■ Recorded data
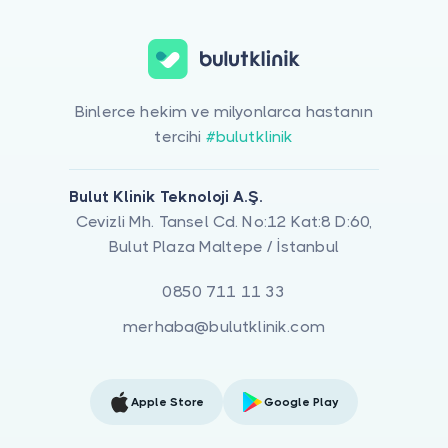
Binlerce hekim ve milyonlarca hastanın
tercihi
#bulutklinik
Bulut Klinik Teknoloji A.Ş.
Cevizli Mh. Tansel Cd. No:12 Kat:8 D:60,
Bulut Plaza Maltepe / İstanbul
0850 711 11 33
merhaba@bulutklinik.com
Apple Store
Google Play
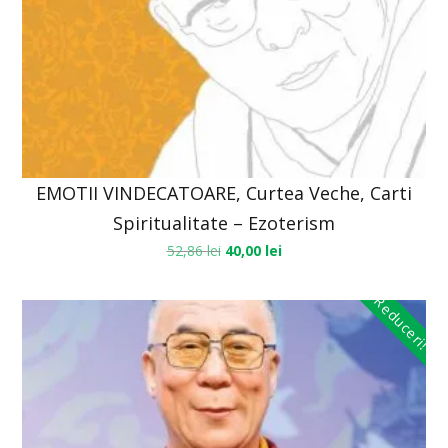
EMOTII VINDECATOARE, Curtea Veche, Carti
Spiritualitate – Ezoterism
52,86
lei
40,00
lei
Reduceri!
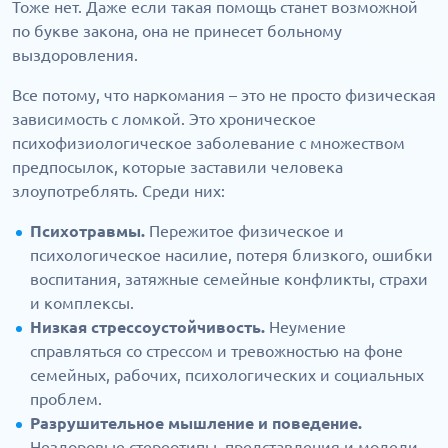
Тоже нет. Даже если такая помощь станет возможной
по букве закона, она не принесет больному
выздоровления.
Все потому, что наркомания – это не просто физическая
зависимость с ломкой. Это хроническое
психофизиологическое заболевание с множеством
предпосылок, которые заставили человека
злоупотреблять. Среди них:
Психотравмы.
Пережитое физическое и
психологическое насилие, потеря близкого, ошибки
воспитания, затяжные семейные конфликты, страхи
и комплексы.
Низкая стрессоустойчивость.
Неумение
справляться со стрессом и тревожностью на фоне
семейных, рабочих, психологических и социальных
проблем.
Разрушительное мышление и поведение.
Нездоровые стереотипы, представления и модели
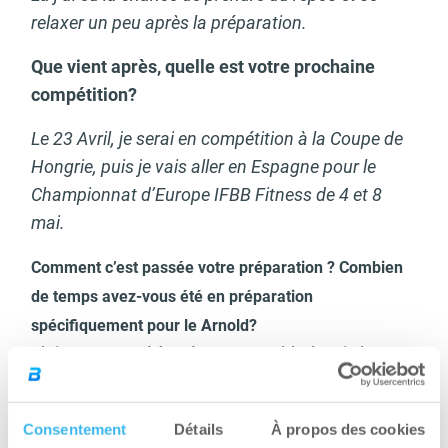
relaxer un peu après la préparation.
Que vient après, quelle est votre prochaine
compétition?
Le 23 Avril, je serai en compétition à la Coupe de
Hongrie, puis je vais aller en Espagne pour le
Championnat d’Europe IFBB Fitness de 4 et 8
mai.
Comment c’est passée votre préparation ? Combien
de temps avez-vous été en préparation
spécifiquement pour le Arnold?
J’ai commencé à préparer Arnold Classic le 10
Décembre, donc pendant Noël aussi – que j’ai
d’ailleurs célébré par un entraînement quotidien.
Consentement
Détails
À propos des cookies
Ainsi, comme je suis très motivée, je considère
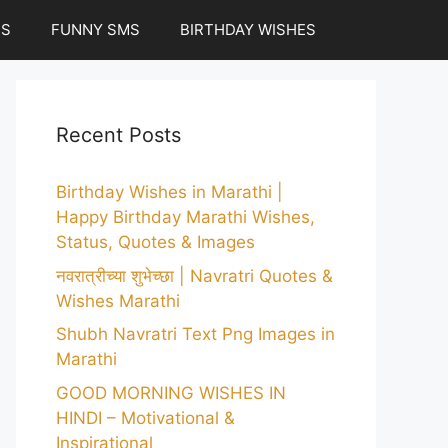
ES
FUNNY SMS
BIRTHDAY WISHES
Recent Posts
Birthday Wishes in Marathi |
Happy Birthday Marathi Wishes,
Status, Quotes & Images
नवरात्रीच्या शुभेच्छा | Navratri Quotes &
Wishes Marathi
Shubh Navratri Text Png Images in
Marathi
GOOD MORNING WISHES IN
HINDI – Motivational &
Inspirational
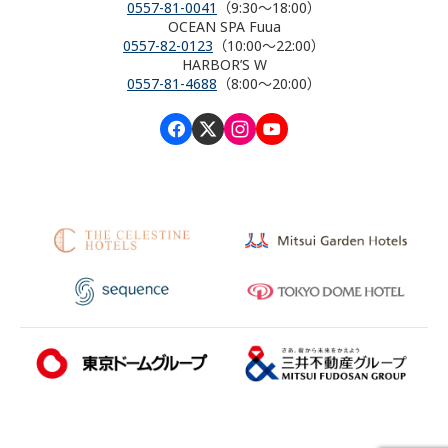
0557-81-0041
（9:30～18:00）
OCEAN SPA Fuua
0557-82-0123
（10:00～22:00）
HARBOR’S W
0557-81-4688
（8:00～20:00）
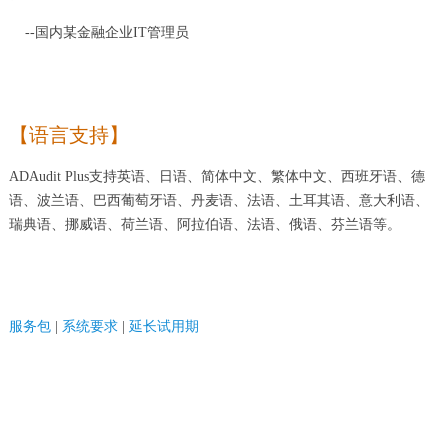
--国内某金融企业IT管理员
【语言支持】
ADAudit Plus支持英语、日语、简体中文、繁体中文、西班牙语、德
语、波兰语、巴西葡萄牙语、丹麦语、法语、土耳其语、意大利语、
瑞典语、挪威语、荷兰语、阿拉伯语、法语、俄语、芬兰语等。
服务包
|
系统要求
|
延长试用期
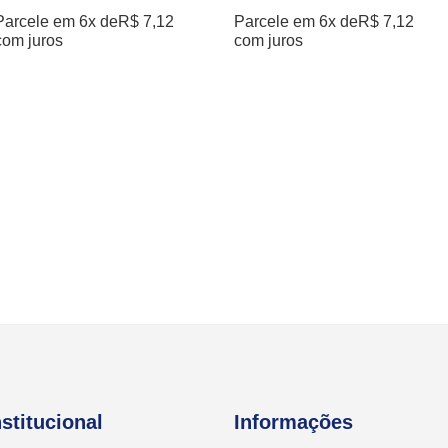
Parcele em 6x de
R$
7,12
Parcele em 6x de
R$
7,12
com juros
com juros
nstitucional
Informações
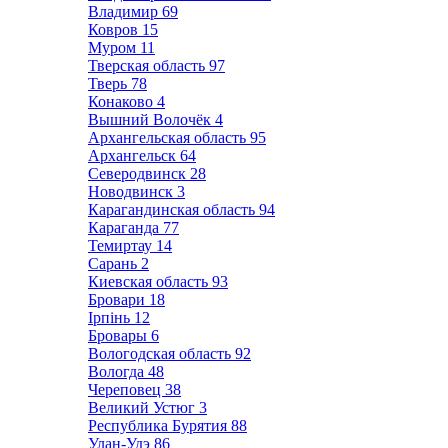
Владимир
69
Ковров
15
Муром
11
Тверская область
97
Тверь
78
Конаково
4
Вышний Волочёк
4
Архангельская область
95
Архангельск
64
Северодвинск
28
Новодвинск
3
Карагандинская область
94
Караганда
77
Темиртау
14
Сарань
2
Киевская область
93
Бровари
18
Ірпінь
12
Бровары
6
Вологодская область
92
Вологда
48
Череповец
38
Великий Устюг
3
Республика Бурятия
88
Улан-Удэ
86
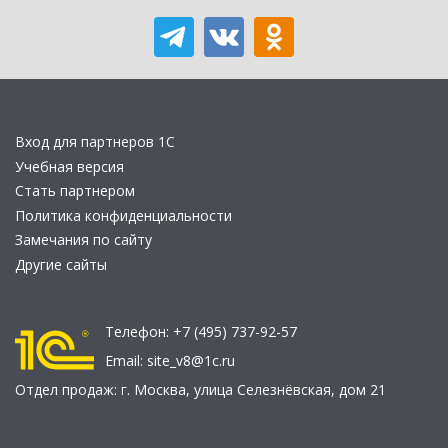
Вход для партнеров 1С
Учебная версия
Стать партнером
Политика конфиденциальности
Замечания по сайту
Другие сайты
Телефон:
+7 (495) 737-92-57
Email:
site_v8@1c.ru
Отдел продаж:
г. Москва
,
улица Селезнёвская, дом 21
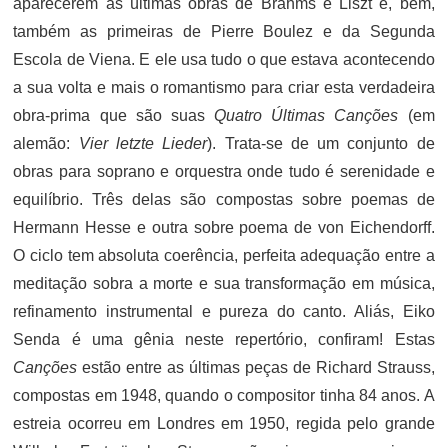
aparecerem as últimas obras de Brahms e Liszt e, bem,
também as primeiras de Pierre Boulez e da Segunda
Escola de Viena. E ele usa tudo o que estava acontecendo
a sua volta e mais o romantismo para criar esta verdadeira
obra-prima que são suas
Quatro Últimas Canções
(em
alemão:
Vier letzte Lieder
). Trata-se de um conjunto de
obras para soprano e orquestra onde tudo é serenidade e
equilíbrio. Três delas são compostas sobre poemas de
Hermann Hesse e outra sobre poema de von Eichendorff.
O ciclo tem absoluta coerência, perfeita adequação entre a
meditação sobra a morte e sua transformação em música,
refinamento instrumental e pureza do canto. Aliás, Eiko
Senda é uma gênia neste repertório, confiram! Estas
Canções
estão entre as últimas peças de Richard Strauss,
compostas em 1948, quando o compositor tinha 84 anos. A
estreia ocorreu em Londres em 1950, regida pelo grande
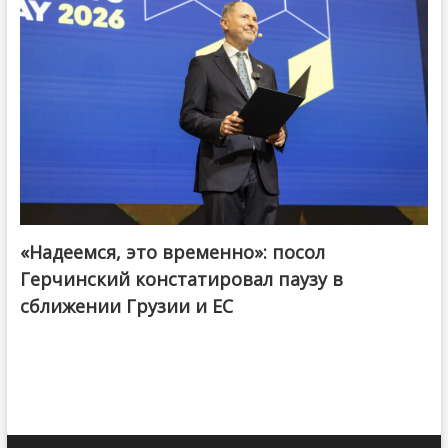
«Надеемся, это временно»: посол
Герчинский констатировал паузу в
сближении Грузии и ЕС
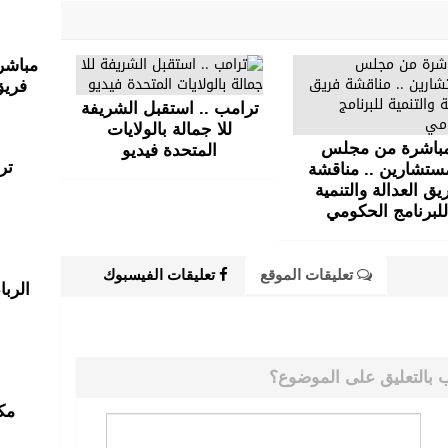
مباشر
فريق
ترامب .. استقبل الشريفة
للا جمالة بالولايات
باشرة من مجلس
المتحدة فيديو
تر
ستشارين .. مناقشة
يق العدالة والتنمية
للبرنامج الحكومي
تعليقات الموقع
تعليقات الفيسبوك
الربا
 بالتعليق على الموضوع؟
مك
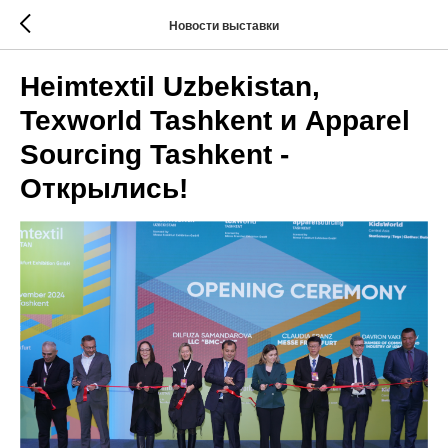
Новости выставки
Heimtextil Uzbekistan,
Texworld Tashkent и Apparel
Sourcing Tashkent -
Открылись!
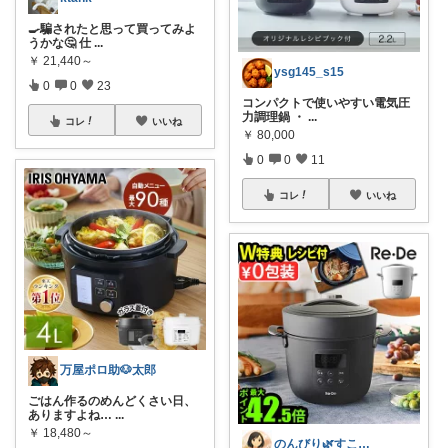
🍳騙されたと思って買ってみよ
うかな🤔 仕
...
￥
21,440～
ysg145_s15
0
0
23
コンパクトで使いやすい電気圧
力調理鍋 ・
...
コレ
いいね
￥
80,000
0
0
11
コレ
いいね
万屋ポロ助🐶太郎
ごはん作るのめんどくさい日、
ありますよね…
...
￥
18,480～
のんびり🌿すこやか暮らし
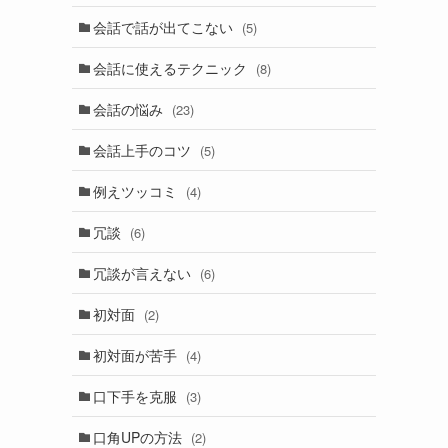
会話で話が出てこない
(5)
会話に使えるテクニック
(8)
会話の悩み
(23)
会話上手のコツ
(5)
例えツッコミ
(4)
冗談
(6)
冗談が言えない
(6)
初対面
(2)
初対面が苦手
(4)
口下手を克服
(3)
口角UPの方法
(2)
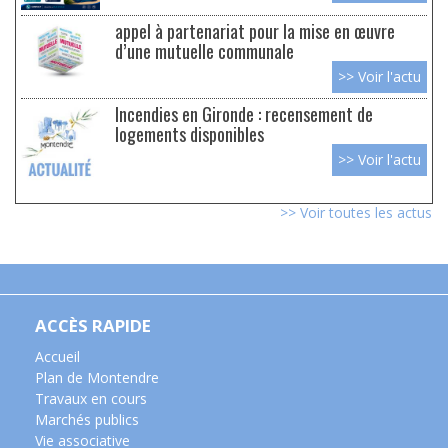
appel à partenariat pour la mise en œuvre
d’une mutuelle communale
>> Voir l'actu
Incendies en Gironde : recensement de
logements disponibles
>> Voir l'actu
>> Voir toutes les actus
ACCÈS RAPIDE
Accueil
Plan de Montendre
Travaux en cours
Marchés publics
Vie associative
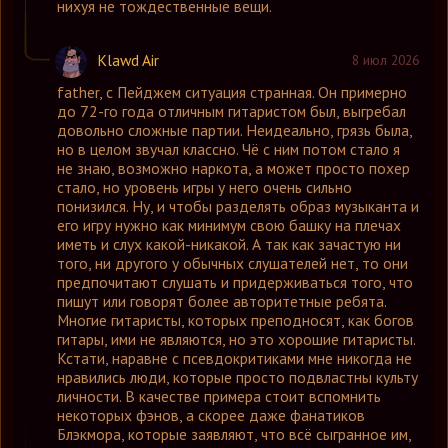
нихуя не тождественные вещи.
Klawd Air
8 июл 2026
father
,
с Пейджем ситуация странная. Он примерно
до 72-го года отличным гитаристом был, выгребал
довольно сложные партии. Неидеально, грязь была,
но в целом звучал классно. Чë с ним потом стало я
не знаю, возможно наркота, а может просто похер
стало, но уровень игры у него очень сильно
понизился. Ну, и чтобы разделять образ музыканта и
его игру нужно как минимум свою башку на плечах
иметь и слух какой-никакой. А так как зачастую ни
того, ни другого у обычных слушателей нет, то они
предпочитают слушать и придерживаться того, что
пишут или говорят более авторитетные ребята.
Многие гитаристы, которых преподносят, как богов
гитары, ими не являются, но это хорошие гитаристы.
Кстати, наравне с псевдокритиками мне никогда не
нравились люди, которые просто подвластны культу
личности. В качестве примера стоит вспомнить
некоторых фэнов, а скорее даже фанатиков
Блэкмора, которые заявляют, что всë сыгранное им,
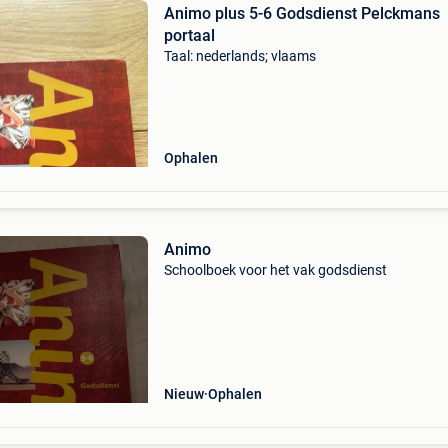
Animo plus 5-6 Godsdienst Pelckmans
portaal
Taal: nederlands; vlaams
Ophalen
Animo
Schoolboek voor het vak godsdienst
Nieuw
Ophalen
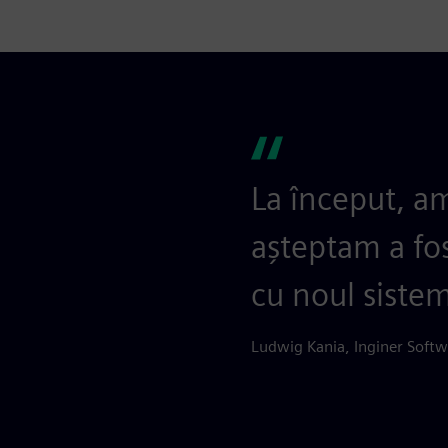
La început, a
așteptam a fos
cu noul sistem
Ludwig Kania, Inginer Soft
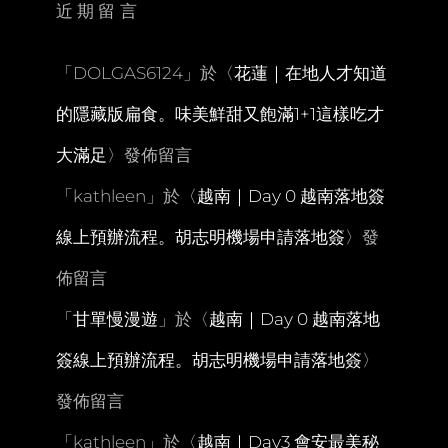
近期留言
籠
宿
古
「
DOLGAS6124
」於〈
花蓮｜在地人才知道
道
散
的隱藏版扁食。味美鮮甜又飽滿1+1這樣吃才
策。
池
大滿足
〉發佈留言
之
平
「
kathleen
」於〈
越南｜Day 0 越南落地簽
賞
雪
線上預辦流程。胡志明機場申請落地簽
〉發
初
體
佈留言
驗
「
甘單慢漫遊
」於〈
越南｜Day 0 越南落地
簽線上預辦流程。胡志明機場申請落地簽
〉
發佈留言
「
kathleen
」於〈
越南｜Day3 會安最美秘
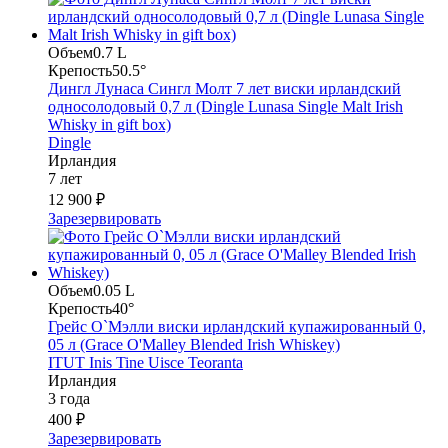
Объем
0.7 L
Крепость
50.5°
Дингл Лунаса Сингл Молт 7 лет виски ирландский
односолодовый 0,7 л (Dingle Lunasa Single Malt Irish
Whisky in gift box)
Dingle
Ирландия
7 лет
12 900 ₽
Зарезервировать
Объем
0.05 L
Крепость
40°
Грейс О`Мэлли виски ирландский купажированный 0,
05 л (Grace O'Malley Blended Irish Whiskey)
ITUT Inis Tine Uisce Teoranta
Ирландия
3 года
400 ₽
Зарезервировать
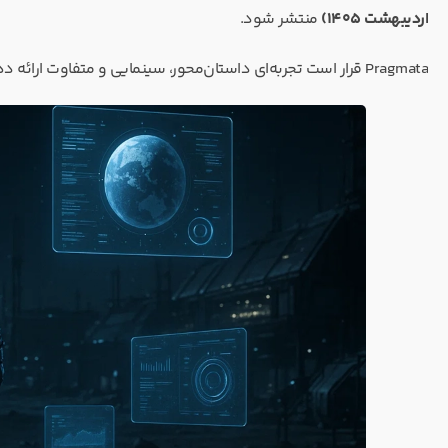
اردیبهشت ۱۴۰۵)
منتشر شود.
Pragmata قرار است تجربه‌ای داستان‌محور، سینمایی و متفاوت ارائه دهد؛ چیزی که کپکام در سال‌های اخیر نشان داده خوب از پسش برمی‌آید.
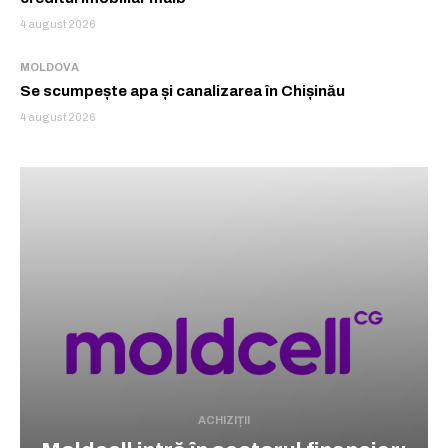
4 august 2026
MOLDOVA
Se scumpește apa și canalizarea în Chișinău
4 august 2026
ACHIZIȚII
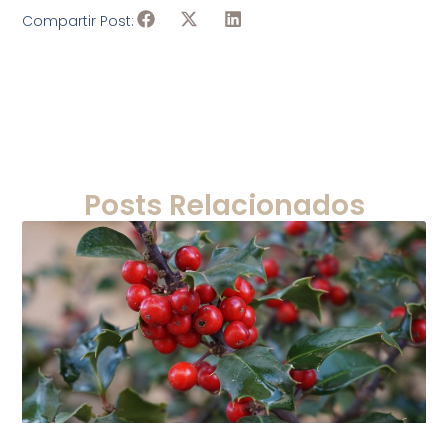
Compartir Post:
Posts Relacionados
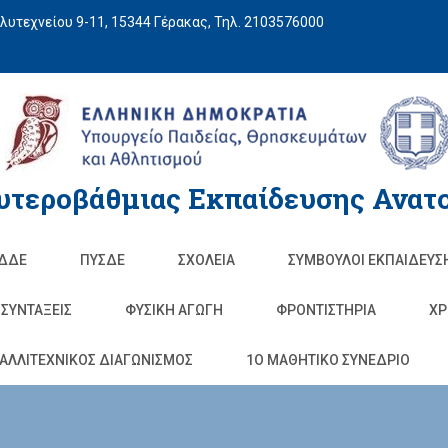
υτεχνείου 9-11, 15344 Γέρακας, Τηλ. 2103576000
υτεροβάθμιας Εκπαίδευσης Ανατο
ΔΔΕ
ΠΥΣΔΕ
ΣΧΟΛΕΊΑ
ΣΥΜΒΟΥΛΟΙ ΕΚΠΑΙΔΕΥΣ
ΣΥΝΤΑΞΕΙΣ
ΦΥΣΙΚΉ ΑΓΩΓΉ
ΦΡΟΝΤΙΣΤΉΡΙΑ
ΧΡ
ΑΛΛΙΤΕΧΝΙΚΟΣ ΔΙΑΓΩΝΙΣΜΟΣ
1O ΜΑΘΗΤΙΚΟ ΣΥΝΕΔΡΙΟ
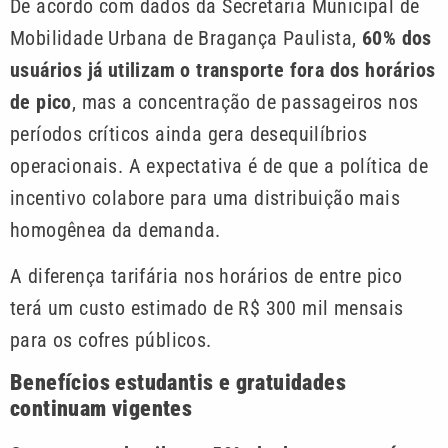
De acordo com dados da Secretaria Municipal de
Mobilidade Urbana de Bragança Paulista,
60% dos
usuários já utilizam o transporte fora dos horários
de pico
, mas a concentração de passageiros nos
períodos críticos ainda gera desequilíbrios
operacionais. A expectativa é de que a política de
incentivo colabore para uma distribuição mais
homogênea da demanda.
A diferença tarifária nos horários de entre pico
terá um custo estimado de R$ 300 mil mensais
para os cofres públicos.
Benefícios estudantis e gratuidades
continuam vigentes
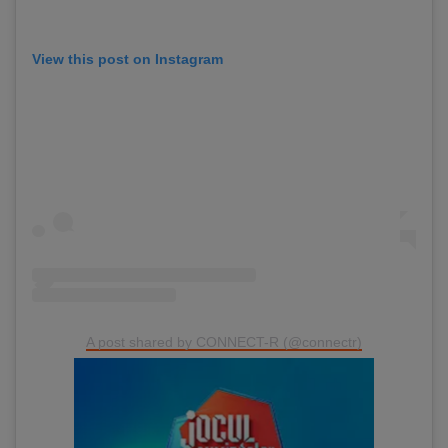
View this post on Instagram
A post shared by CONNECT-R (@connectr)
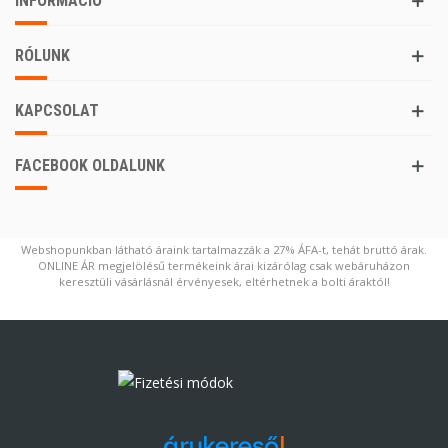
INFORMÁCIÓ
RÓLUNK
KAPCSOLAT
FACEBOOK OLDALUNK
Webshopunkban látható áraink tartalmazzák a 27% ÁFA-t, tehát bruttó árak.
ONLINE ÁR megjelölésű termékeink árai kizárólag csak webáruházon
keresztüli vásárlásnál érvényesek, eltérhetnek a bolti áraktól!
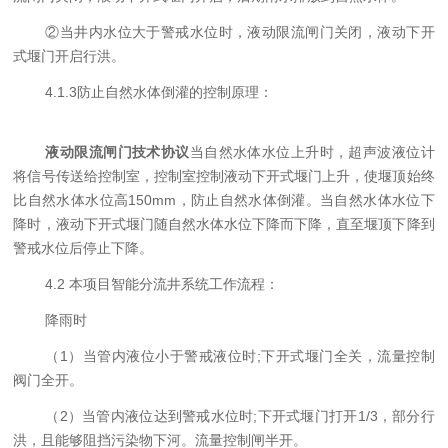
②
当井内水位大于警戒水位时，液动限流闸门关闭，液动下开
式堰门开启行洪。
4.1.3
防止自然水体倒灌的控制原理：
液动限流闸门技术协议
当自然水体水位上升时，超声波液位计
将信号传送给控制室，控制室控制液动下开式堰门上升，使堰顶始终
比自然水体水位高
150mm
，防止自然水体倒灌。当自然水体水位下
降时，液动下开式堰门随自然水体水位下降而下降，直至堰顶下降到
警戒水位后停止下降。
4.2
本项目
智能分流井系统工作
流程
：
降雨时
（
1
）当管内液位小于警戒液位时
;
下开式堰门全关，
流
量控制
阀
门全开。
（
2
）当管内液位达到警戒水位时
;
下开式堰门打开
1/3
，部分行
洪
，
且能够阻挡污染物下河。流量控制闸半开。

■ Task
When a line in the records above holds "которые", that line is to be reported.

■ Result for this exercise
предпосылок, которые заставили человека
нравились люди, которые просто подвластны культу
Блэкмора, которые заявляют, что всë сыгранное им,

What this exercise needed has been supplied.